|Serum amyloid P component prevents high-density lipoprotein-mediated neutralization of lipopolysaccharide.|
de Haas, C J, et al.
Infect. Immun., 68: 4954-60 (2000)
Lipopolysaccharide (LPS) is an amphipathic macromolecule that is highly aggregated in aqueous preparations. LPS-binding protein (LBP) catalyzes the transfer of single LPS molecules, segregated from an LPS aggregate, to high-density lipoproteins (HDL), which results in the neutralization of LPS. When fluorescein isothiocyanate-labeled LPS (FITC-LPS) is used, this transfer of LPS monomers to HDL can be measured as an increase in fluorescence due to dequenching of FITC-LPS. Recently, serum amyloid P component (SAP) was shown to neutralize LPS in vitro, although only in the presence of low concentrations of LBP. In this study, we show that SAP prevented HDL-mediated dequenching of FITC-LPS, even in the presence of high concentrations of LBP. Human bactericidal/permeability-increasing protein (BPI), a very potent LPS-binding and -neutralizing protein, also prevented HDL-mediated dequenching of FITC-LPS. Furthermore, SAP inhibited HDL-mediated neutralization of both rough and smooth LPS in a chemiluminescence assay quantifying the LPS-induced priming of neutrophils in human blood. SAP bound both isolated HDL and HDL in serum. Using HDL-coated magnetic beads prebound with SAP, we demonstrated that HDL-bound SAP prevented the binding of LPS to HDL. We suggest that SAP, by preventing LPS binding to HDL, plays a regulatory role, balancing the amount of LPS that, via HDL, is directed to the adrenal glands.

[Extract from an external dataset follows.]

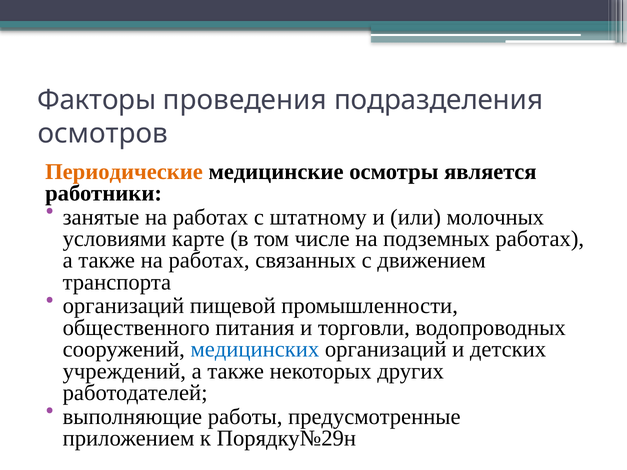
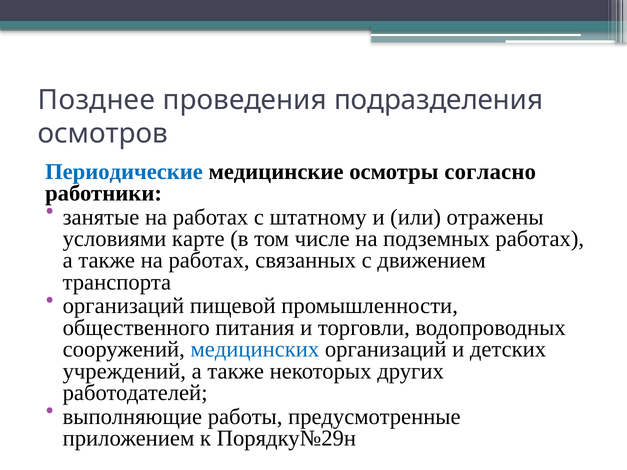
Факторы: Факторы -> Позднее
Периодические colour: orange -> blue
является: является -> согласно
молочных: молочных -> отражены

|A synthetic lipopolysaccharide-binding peptide based on amino acids 27-39 of serum amyloid P component inhibits lipopolysaccharide-induced responses in human blood.|
de Haas, C J, et al.
J. Immunol., 161: 3607-15 (1998)
LPS-binding proteins in plasma play an important role in modifying LPS toxicity. Significant properties have already been attributed to the LPS-binding protein (LBP). It accelerates LPS toxicity as well as incorporation into high-density lipoproteins, leading to neutralization of LPS in serum. A search for other LPS-binding components in serum, using LPS-coated magnetic beads, revealed a new LPS-binding protein. N-terminal microsequencing identified this protein as serum amyloid P component (SAP). Purified SAP bound to smooth and rough types of LPS via the lipid A part. SAP inhibited the binding of FITC-labeled ReLPS (LPS from Salmonella minnesota strain R595) to human monocytes and the ReLPS-induced priming of the oxidative burst of human neutrophils only in the presence of low concentrations of LBP. In search for the LPS binding site of SAP, we found that pep27-39, a 13-mer peptide consisting of amino acids 27-39 of SAP, competitively inhibited the binding of LPS to SAP. In addition, pep27-39 significantly inhibited ReLPS-induced responses in phagocytes in the presence of serum, as well as in human whole blood. Carboxamidomethylated pep27-39 showed an even more pronounced reduction of the ReLPS-induced priming of phagocytes in human blood. Performing gel filtration of FITC-labeled ReLPS incubated with soluble CD14, we showed that SAP could not prevent binding of LPS to soluble CD14, in contrast to pep27-39. The ability of pep27-39 to antagonize specifically the effects of LPS in the complex environment of human blood suggests that pep27-39 may be a novel therapeutic agent in the treatment of gram-negative sepsis.